Superficial thrombophlebitis (superficial phlebitis) is inflammation and clotting in a superficial vein. Superficial thrombophlebitis means that a blood clot has formed in a vein close to the skin. There may also be an infection in the vein. You may get a thrombophlebitis in a leg vein or an arm vein. With care, this problem should clear up within 2 to 3 weeks. Superficial thrombophlebitis most often affects the superficial veins in the legs but may also affect superficial veins in the
groin. Often, thrombophlebitis occurs in people with varicose veins; however, most people with varicose veins do not develop thrombophlebitis.
Even a slight injury can cause a varicose vein to become inflamed. Unlike deep vein thrombosis, which causes very little inflammation, superficial thrombophlebitis involves a sudden (acute) inflammatory reaction that causes the thrombus to adhere firmly to the vein wall and lessens the likelihood that it will break loose. Unlike deep veins, superficial veins have no surrounding muscles to squeeze and dislodge a thrombus. For these reasons, superficial thrombophlebitis rarely causes embolism. Thrombophlebitis that repeatedly occurs in normal veins is called migratory phlebitis or migratory thrombophlebitis. It may indicate a serious underlying disorder, such as cancer of an internal organ. When migratory phlebitis and cancer of an internal organ occur together, the disorder is called Trousseau's syndrome.
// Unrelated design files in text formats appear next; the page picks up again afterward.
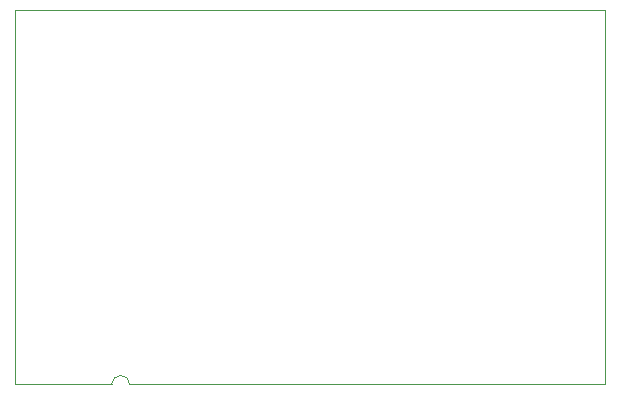
<source format=gbr>
%TF.GenerationSoftware,KiCad,Pcbnew,8.0.7*%
%TF.CreationDate,2025-03-21T13:40:33-04:00*%
%TF.ProjectId,TRS2_SOU_PATCH,54525332-5f53-44f5-955f-50415443482e,rev?*%
%TF.SameCoordinates,Original*%
%TF.FileFunction,Profile,NP*%
%FSLAX46Y46*%
G04 Gerber Fmt 4.6, Leading zero omitted, Abs format (unit mm)*
G04 Created by KiCad (PCBNEW 8.0.7) date 2025-03-21 13:40:33*
%MOMM*%
%LPD*%
G01*
G04 APERTURE LIST*
%TA.AperFunction,Profile*%
%ADD10C,0.050000*%
%TD*%
G04 APERTURE END LIST*
D10*
X144068800Y-80518000D02*
G75*
G02*
X144830800Y-79756000I762000J0D01*
G01*
X185801000Y-48818800D02*
X135890000Y-48818800D01*
X135890000Y-48818800D02*
X135890000Y-80518000D01*
X144830800Y-79756000D02*
G75*
G02*
X145592800Y-80518000I0J-762000D01*
G01*
X185801000Y-80518000D02*
X185801000Y-48818800D01*
X145592800Y-80518000D02*
X185801000Y-80518000D01*
X144068800Y-80518000D02*
X135890000Y-80518000D01*
M02*

</source>
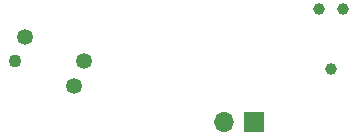
<source format=gbr>
%TF.GenerationSoftware,KiCad,Pcbnew,9.0.0*%
%TF.CreationDate,2025-04-02T00:09:28-04:00*%
%TF.ProjectId,IngestibleCapsule-Board_whole,496e6765-7374-4696-926c-654361707375,rev?*%
%TF.SameCoordinates,Original*%
%TF.FileFunction,Soldermask,Bot*%
%TF.FilePolarity,Negative*%
%FSLAX46Y46*%
G04 Gerber Fmt 4.6, Leading zero omitted, Abs format (unit mm)*
G04 Created by KiCad (PCBNEW 9.0.0) date 2025-04-02 00:09:28*
%MOMM*%
%LPD*%
G01*
G04 APERTURE LIST*
%ADD10R,1.700000X1.700000*%
%ADD11O,1.700000X1.700000*%
%ADD12C,1.350000*%
%ADD13C,1.100000*%
%ADD14C,0.990600*%
G04 APERTURE END LIST*
D10*
%TO.C,J2*%
X72825000Y-99550000D03*
D11*
X70285000Y-99550000D03*
%TD*%
D12*
%TO.C,U2*%
X58392500Y-94450000D03*
X53407500Y-92385000D03*
D13*
X52552500Y-94450000D03*
D12*
X57537500Y-96515000D03*
%TD*%
D14*
%TO.C,J1*%
X79287500Y-95050000D03*
X78271500Y-89970000D03*
X80303500Y-89970000D03*
%TD*%
M02*

</source>
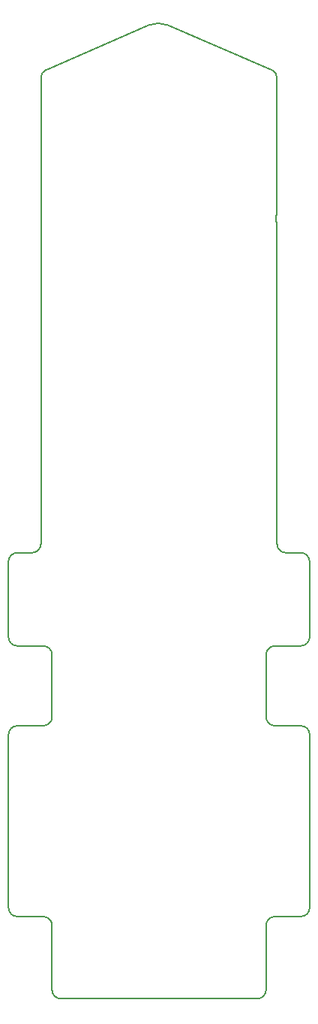
<source format=gbr>
%TF.GenerationSoftware,KiCad,Pcbnew,7.0.6-0*%
%TF.CreationDate,2023-12-10T07:55:44-08:00*%
%TF.ProjectId,s3,73332e6b-6963-4616-945f-706362585858,rev?*%
%TF.SameCoordinates,Original*%
%TF.FileFunction,Profile,NP*%
%FSLAX46Y46*%
G04 Gerber Fmt 4.6, Leading zero omitted, Abs format (unit mm)*
G04 Created by KiCad (PCBNEW 7.0.6-0) date 2023-12-10 07:55:44*
%MOMM*%
%LPD*%
G01*
G04 APERTURE LIST*
%TA.AperFunction,Profile*%
%ADD10C,0.200000*%
%TD*%
G04 APERTURE END LIST*
D10*
X198123792Y-151094968D02*
G75*
G03*
X199123742Y-152095008I1000008J-32D01*
G01*
X221283174Y-152095898D02*
X199123742Y-152095008D01*
X197466304Y-47391524D02*
G75*
G03*
X196865734Y-48308218I399296J-916676D01*
G01*
X223525784Y-64507474D02*
X223525031Y-95497455D01*
X223525031Y-95497455D02*
X223524817Y-100835798D01*
X223524861Y-100835798D02*
G75*
G03*
X224524777Y-101835839I999939J-102D01*
G01*
X198125208Y-115574906D02*
X198125069Y-113334803D01*
X224524777Y-101835839D02*
X226205005Y-101835906D01*
X227204964Y-102835946D02*
X227204620Y-111335971D01*
X197466287Y-47391486D02*
X208914726Y-42403203D01*
X226204579Y-112335920D02*
G75*
G03*
X227204620Y-111335971I21J1000020D01*
G01*
X211297831Y-42397299D02*
G75*
G03*
X208914726Y-42403204I-1184731J-2756001D01*
G01*
X223284770Y-112335830D02*
G75*
G03*
X222284730Y-113335773I-70J-999970D01*
G01*
X198125035Y-113334803D02*
G75*
G03*
X197125006Y-112334865I-999935J3D01*
G01*
X198125017Y-120335127D02*
X198125208Y-115574906D01*
X193205135Y-111335109D02*
X193204606Y-102835084D01*
X223526184Y-48312432D02*
G75*
G03*
X222921095Y-47393691I-999984J32D01*
G01*
X197124113Y-142835087D02*
X194204304Y-142834970D01*
X223381303Y-63757488D02*
X223381273Y-64507470D01*
X211297821Y-42397323D02*
X222921095Y-47393691D01*
X198124013Y-143835127D02*
G75*
G03*
X197124113Y-142835087I-999913J127D01*
G01*
X194204544Y-101835022D02*
X195864982Y-101834919D01*
X195864982Y-101834920D02*
G75*
G03*
X196864920Y-100834857I-82J1000020D01*
G01*
X223526177Y-48312432D02*
X223525802Y-63757492D01*
X223283545Y-142836205D02*
G75*
G03*
X222283505Y-143836097I-145J-999895D01*
G01*
X196864920Y-100834857D02*
X196864588Y-95496808D01*
X193204344Y-141834930D02*
X193205127Y-122334930D01*
X223381273Y-64507470D02*
X223525784Y-64507474D01*
X194204544Y-101835006D02*
G75*
G03*
X193204606Y-102835084I56J-999994D01*
G01*
X193204330Y-141834930D02*
G75*
G03*
X194204304Y-142834970I999970J-70D01*
G01*
X194205167Y-121334927D02*
G75*
G03*
X193205127Y-122334930I33J-1000073D01*
G01*
X227204894Y-102835946D02*
G75*
G03*
X226205005Y-101835906I-999894J146D01*
G01*
X223525802Y-63757492D02*
X223381303Y-63757488D01*
X196864588Y-95496808D02*
X196865734Y-48308218D01*
X227204146Y-122336294D02*
G75*
G03*
X226204218Y-121336254I-999946J94D01*
G01*
X222283505Y-143836097D02*
X222283214Y-151095938D01*
X193205053Y-111335109D02*
G75*
G03*
X194205197Y-112335047I999947J9D01*
G01*
X221283174Y-152095914D02*
G75*
G03*
X222283214Y-151095938I26J1000014D01*
G01*
X223284408Y-121336137D02*
X226204218Y-121336254D01*
X226203355Y-142836195D02*
G75*
G03*
X227203395Y-141836294I145J999895D01*
G01*
X197124977Y-121335017D02*
G75*
G03*
X198125017Y-120335127I123J999917D01*
G01*
X197125006Y-112334865D02*
X194205197Y-112335047D01*
X198123782Y-151094968D02*
X198124073Y-143835127D01*
X222284730Y-113335773D02*
X222284449Y-120336097D01*
X194205167Y-121334970D02*
X197124977Y-121335087D01*
X227204178Y-122336294D02*
X227203395Y-141836294D01*
X226204579Y-112335930D02*
X223284770Y-112335813D01*
X226203355Y-142836254D02*
X223283545Y-142836137D01*
X222284363Y-120336097D02*
G75*
G03*
X223284408Y-121336137I999937J-103D01*
G01*
M02*

</source>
Thrombophlebitis may be caused by an infection or an injury to a vein. Other causes may be not moving soon enough after surgery or resting in bed for a long time. You may get a thrombophlebitis from wearing a cast which can cause your blood to pool. Smoking and taking birth control pills may also cause blood clots. Taking street drugs as shots in your veins may injure the wall of your vein and cause a thrombophlebitis. Other causes may be varicose veins, pregnancy, or irritation from an IV in your vein. Superficial thrombophlebitis may occur after recently using a intravenous (IV) line, or after trauma to the vein. It involves an inflammatory response associated with a clot in the vein. Risks include an increased blood clotting tendency, infection, current or recent pregnancy, varicose veins, and chemical or other irritation of the area. Prolonged sitting, standing, or immobilization increase the risk. Superficial thrombophlebitis may occasionally be associated with abdominal cancers (such as carcinoma of the pancreas), deep vein thrombosis, thromboangiitis obliterans, and (rarely) with pulmonary embolus.
Localized pain and swelling develop rapidly, the skin over the vein becomes red, and the area feels warm and is very tender. Because blood in the vein is clotted, the vein feels like a hard cord under the skin, not soft like a normal or varicose vein. The vein may feel hard along its entire length. The diagnosis is usually obvious to doctors just from examining the painful area. However, doctors must distinguish superficial thrombophlebitis from cellulitis, which is treated differently.
Most often, superficial thrombophlebitis subsides by itself. Taking an analgesic, such as aspirin or another nonsteroidal anti-inflammatory drug (NSAIDs), usually helps relieve the pain. Although the inflammation generally subsides in a matter of days, several weeks may pass before the lumps and tenderness subside completely. To provide early relief, doctors may inject a local anesthetic, remove the thrombus, and then apply a compression bandage, which the person wears for several days.
When superficial thrombophlebitis occurs in the groin, where the main superficial vein joins the main deep vein, a thrombus may extend into the deep vein. Such a thrombus may break loose to become an embolus. To prevent this extension, some surgeons recommend emergency surgery to tie off the superficial vein. Usually, this surgery can be performed using a local anesthetic and without admitting the person to the hospital. Normal activities may be resumed afterward.
If an intravenous line is in use, the risk of superficial thrombophlebitis may be reduced by routine rotation of the IV site and immediate removal of the IV line if signs of inflammation develop.